### EXTRAIT
Puis c’est au tour de la mythique « Ecole des fans » présentée par l’animateur (alias Tonton Jacques) et son acolyte Stéphane Collaro (alias Tonton Mayonnaise) : des enfants de moins de dix ans venus chacun interpréter une chanson de l’artiste invité (c’est Sheila qui inaugurera l’émission). Ce programme va très vite devenir immensément populaire, surtout grâce à la spontanéité des gamins face aux questions volontairement naïves de l’animateur et aux réactions ébahies de leurs parents présents dans la salle.


 
A 17h20, « Contre-ut », module présenté par Pierre Petit et consacrée à l’art lyrique et promouvant opéra, opérette et opéra-comique dont Jacques Martin est très friand.
Dès le 20 novembre 1977 dans « Bon dimanche », 18h25 sonne l’heure de la série du « Muppet Show » de Jim Henson avec les célèbres marionnettes Kermit la grenouille et Piggy la cochonne (doublées respectivement par Roger Carel et Micheline Dax). Sa diffusion va devenir un rendez-vous incontournable chaque dimanche après-midi et rencontrer un succès fracassant auprès du public.
Robert Chapatte et toute son équipe du service des sports de la chaîne prennent le relais à 19h pour « Stade 2 » puis Patrick Poivre d’Arvor présente le journal de 20h.
Enfin, pour clôturer la journée, on retrouve à 20h30 Jacques Martin et Stéphane Collaro pour « Musique and music », produite par Marie-France Brière, qui va s’avérer très éclectique puisque la variété à la fois française et internationale y est représentée dans un mélange de musique, d’intermèdes comiques et de défis lancés aux artistes.

 
1977 est aussi l’année où, avec son acolyte Jean Yanne, ils deviennent tous deux des pensionnaires réguliers des « Grosses têtes », l’émission collégiale créée par Philippe Bouvard sur RTL le 1er avril de cette année-là. Leur impertinence est évidemment au rendez-vous et contribue au succès de cette émission culte.
Dès le dimanche 8 janvier 1978, Jacques Martin a décidé de renouveler la formule avec la suppression de certains modules tels que « Toujours sourire » et « Contre-ut ». L’animateur et Marie-France Brière confient la présentation de l’émission « Blue-Jean 1978 » à Jean-Loup Lafont, l’animateur vedette d’ Europe 1. Ce programme se veut plus branché et vise un public de teenagers. Pour la première, on y croise Chamfort, Souchon, Gall, le rock est également au rendez-vous avec les groupes Téléphone et Bijou et la séquence « Coup de pouce » permet au jeune Plastic Bertrand de se présenter et d’entonner son fameux « Ça plane pour moi ». Pour la petite histoire, l’indicatif de l’émission deviendra même une chanson des Martin Circus, « J’en perds mes baskets ».

 
Juste après le journal, on retrouve Jacques Martin et l’ancienne productrice de « Dim, dam, dom » Daisy de Galard dans « Grand album », construit autour des archives d’actualités de la cinémathèque Gaumont depuis le début du siècle et présentant des séquences reliées à l’actualité récente.

### ENREGISTREMENTS
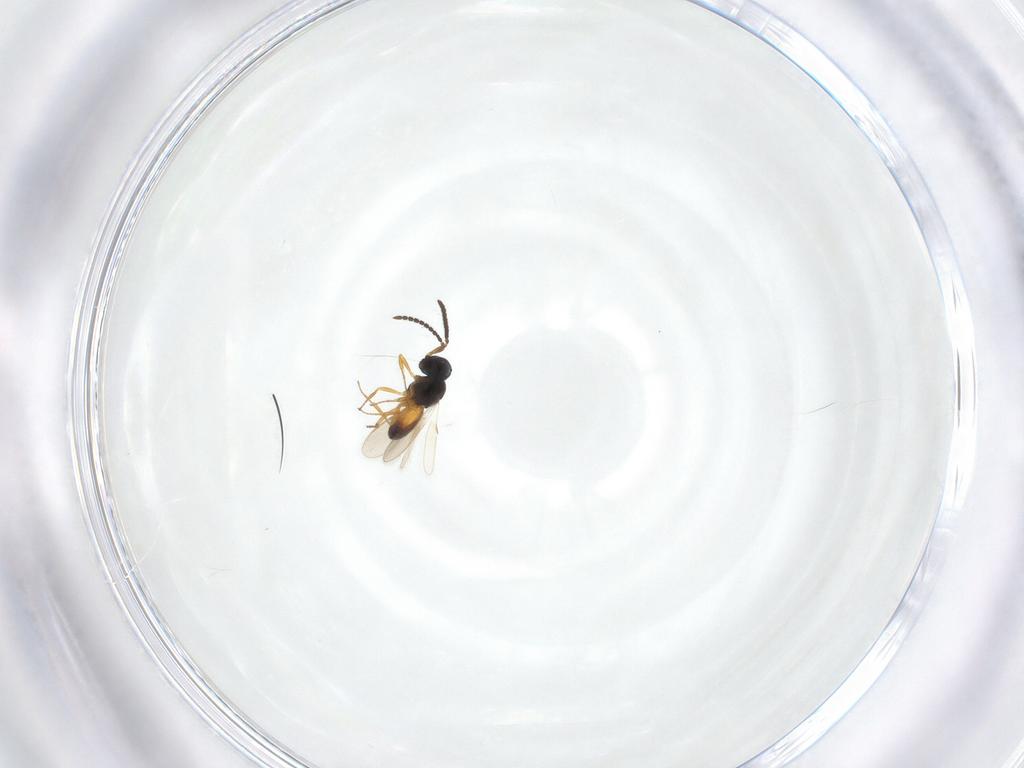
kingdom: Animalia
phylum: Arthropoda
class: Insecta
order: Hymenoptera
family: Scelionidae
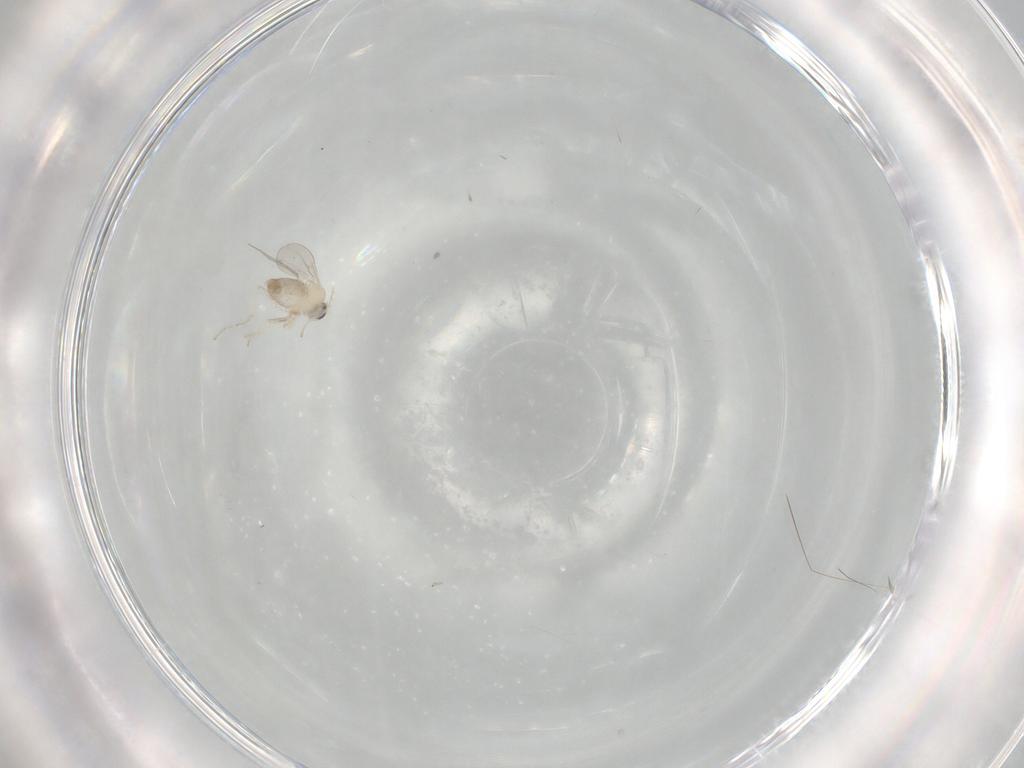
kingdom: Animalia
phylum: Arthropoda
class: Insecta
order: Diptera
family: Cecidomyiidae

* * *

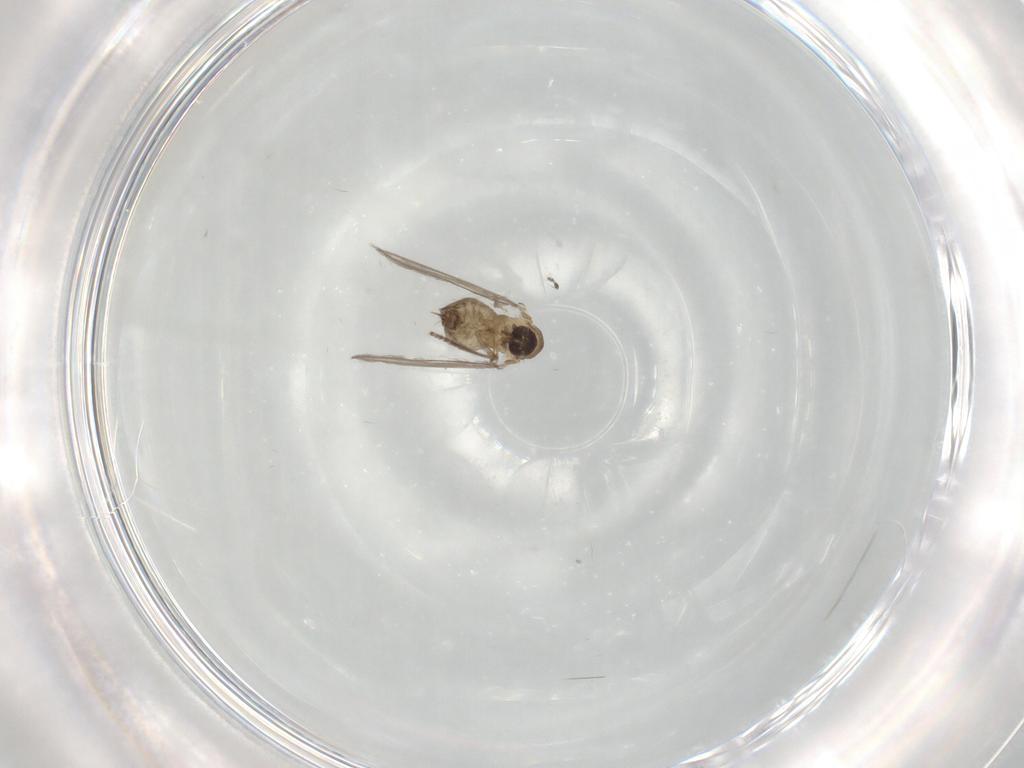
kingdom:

### EXERCICES À RÉALISER
1. D'après l'extrait, quelle artiste inaugure « Ecole des fans » ?
2. Reformulez plus brièvement, dans l'extrait, le paragraphe commençant par « Dès le dimanche 8 janvier 1978 », en conservant ses faits essentiels.
3. Prolongez l'extrait consacré aux émissions de Jacques Martin à partir de sa dernière phrase.

### RÉPONSES
1. Sheila.

2. Dès le 8 janvier 1978, Jacques Martin renouvelle la formule et supprime notamment « Toujours sourire » et « Contre-ut ». Avec Marie-France Brière, il confie « Blue-Jean 1978 » à Jean-Loup Lafont, animateur vedette d'Europe 1. Ce programme plus branché vise les adolescents. La première émission accueille Chamfort, Souchon, Gall ainsi que les groupes Téléphone et Bijou. Dans la séquence « Coup de pouce », Plastic Bertrand y chante « Ça plane pour moi ». L'indicatif de l'émission deviendra une chanson des Martin Circus, « J'en perds mes baskets ».

3.
Le jeu musical « Pom, pom, pom » et le dessin animé « Tom & Jerry » sont maintenus.
Cette nouvelle formule amène une autre série américaine inédite en France : « Drôles de dames ». Ce trio sublime de femmes détectives pleines de charme, Farrah Fawcett en tête, va littéralement faire un tabac chez nous et devenir un rendez-vous très attendu des téléspectateurs du dimanche après-midi d’Antenne 2. Pari gagné pour maître Jacques !
En perte de vitesse et un peu poussive, « La lorgnette » n’a plus le mordant qui caractérisait « Le petit rapporteur » et est décalée à 15h50. Deux nouveaux chroniqueurs (Alexandre Lichan et Laurent Cabrol) rejoignent Martin, Collaro, Bonte et Scoff mais il faut bien admettre que les « anciens », Desproges et Prévost, manquent cruellement à l’émission qui s’oriente à présent davantage vers la province et les variétés régionales.
L’impayable « Muppet show » est toujours de la partie et sa popularité ne cesse de croître auprès des téléspectateurs.
Quant à « Ces messieurs nous disent », elle est scindée en deux : tout d’abord Pierre Tchernia et Jacques Rouland présentent « Monsieur Cinéma », l’émission reprenant donc son titre initial et ensuite José Artur qui présente seul « Le petit théâtre du dimanche » sur l’écho des planches.
Enfin, après le journal de 20h, toujours « Musique and music », le rendez-vous musical de la soirée conçu autour d’un invité d’honneur. Pour la dernière du 2 juillet 1978, les deux animateurs consacrent l’émission aux chansons sur Paris avec, parmi les invités, Juliette Gréco, Francis Lemarque, Charles Aznavour ou encore Mireille Mathieu.

 
La dernière de « Bon dimanche » a, quant à elle, eu lieu une semaine plus tôt, le 25 juin après un an et demi d’existence.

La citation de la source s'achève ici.